Consigna 1
Traduzca al inglés la siguiente oración del texto de lectura: "La jueza declaró que no es opositora ni oficialista y pidió que no se politice la investigación y que se evite la exposición mediática de medidas y procedimientos."
Consigna 2
Responda según el texto de lectura:
(a) ¿Qué desaparición política se cita como ejemplo de hechos cometidos contra el Gobierno?
(b) ¿Hasta qué año fue el juez Héctor Recondo socio de la familia de Hugo Anzorreguy?
(c) ¿Qué papel tiene la jueza Sandra Arroyo Salgado en la causa por la muerte de Nisman?
Consigna 3
Indique si cada afirmación concuerda con el texto de lectura:
(a) El gobierno desarmó a la policía que hace la seguridad en las marchas de protesta.
(b) El jueves, la nueva ley obtuvo en el Senado su sanción definitiva.
(c) La jueza Sandra Arroyo Salgado se declaró opositora.

Texto de lectura
--- --- ---

Lo que hay es un odio exacerbado por el discurso feroz de los medios opositores que crean el caldo que hace creíbles prejuicios que dan a entender que este gobierno ha cometido asesinatos políticos cuando la realidad demuestra lo contrario. Con sus defectos, este gobierno fue el que desarmó a la policía que hace la seguridad en las marchas de protesta. Los asesinatos o desapariciones políticas, como fue la de Jorge Julio López, no fueron hechos por el Gobierno, como durante la dictadura, sino contra el Gobierno, para desestabilizarlo.

Lo único parecido a los días previos al golpe de 1976 es el clima que crean los medios opositores y las operaciones de los Servicios de Inteligencia. Porque la investigación del atentado a la AMIA se convirtió en una ensalada donde intervinieron también Servicios de Inteligencia de otros países que tienen en su historial otros procesos desestabilizadores en todo el mundo.

El jueves, mientras en el recinto del Senado el oficialismo con aliados y sectores del peronismo disidente discutían y se daba media sanción a la nueva ley que intentará terminar con prácticas perversas que han entrecruzado a Servicios de Inteligencia con sectores de la Justicia o el periodismo, fuera del recinto la oposición escuchaba con atención al titular de la Asociación de Magistrados, el juez Héctor Recondo, quien hasta 2006 fue socio de la familia de Hugo Anzorreguy, jefe de los Servicios de Inteligencia durante el menemismo. Después de escucharlo se juramentaron para derogar en el futuro la ley que había obtenido media sanción. Juntarse fuera del recinto y legislar para lo que harán, hipotéticamente, si alguna vez tienen la posibilidad de aplicarlo, resulta patético como lugar de oposición real que fue votada para discutir, cuestionar, apoyar o criticar en el Congreso.

Ese jueves, los discursos de los políticos y de los funcionarios judiciales tuvieron un tono muy violento para responsabilizar al Gobierno por la muerte del fiscal Nisman. Se habló de “crimen de Estado” o de magnicidio. La intervención de la jueza Sandra Arroyo Salgado, ex mujer de Nisman y al frente de la querella en representación de la familia, fue un balde de agua fría para ese tono exaltado de la oposición que intentaba usar políticamente la tragedia. La jueza declaró que no es opositora ni oficialista y pidió que no se politice la investigación y que se evite la exposición mediática de medidas y procedimientos. Es difícil que la investigación no se politice, en principio porque están en juego las instituciones democráticas y porque hay un trasfondo muy conocido de espías e intereses internacionales, además de la polarización que se genera en un año electoral sumado a la inquietud judicial. Lo que de alguna manera quiso decir la ex mujer de Nisman es que la política no se ponga por delante de la verdad, y en eso tiene que tener todo el respaldo.

--- --- ---

Entradas suministradas
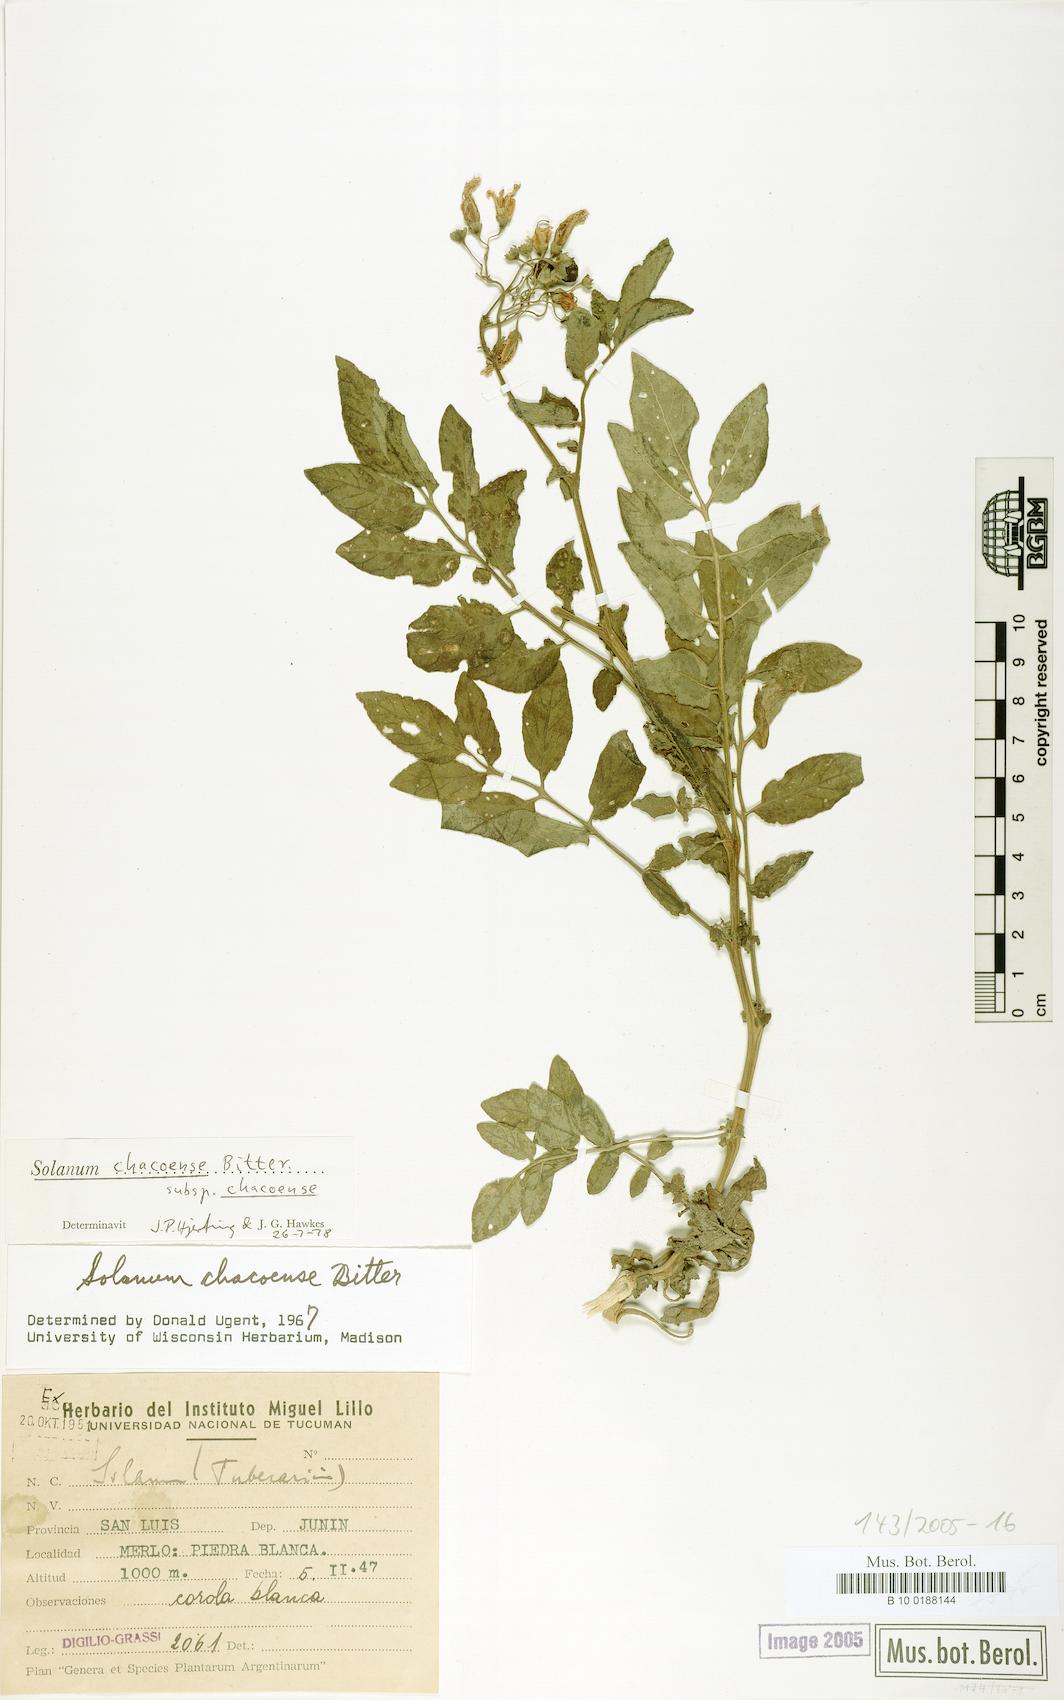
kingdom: Plantae
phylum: Tracheophyta
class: Magnoliopsida
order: Solanales
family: Solanaceae
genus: Solanum
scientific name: Solanum chacoense
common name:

--- --- ---

Solución desarrollada 1
The judge stated that she is neither an opposition supporter nor a government supporter, and asked that the investigation not be politicized and that media exposure of measures and procedures be avoided.

Solución desarrollada 2
(a) La de Jorge Julio López.
(b) Hasta 2006.
(c) Está al frente de la querella en representación de la familia.

Solución desarrollada 3
(a) Sí: "este gobierno fue el que desarmó a la policía que hace la seguridad en las marchas de protesta".
(b) No: "se daba media sanción a la nueva ley".
(c) No: "La jueza declaró que no es opositora ni oficialista".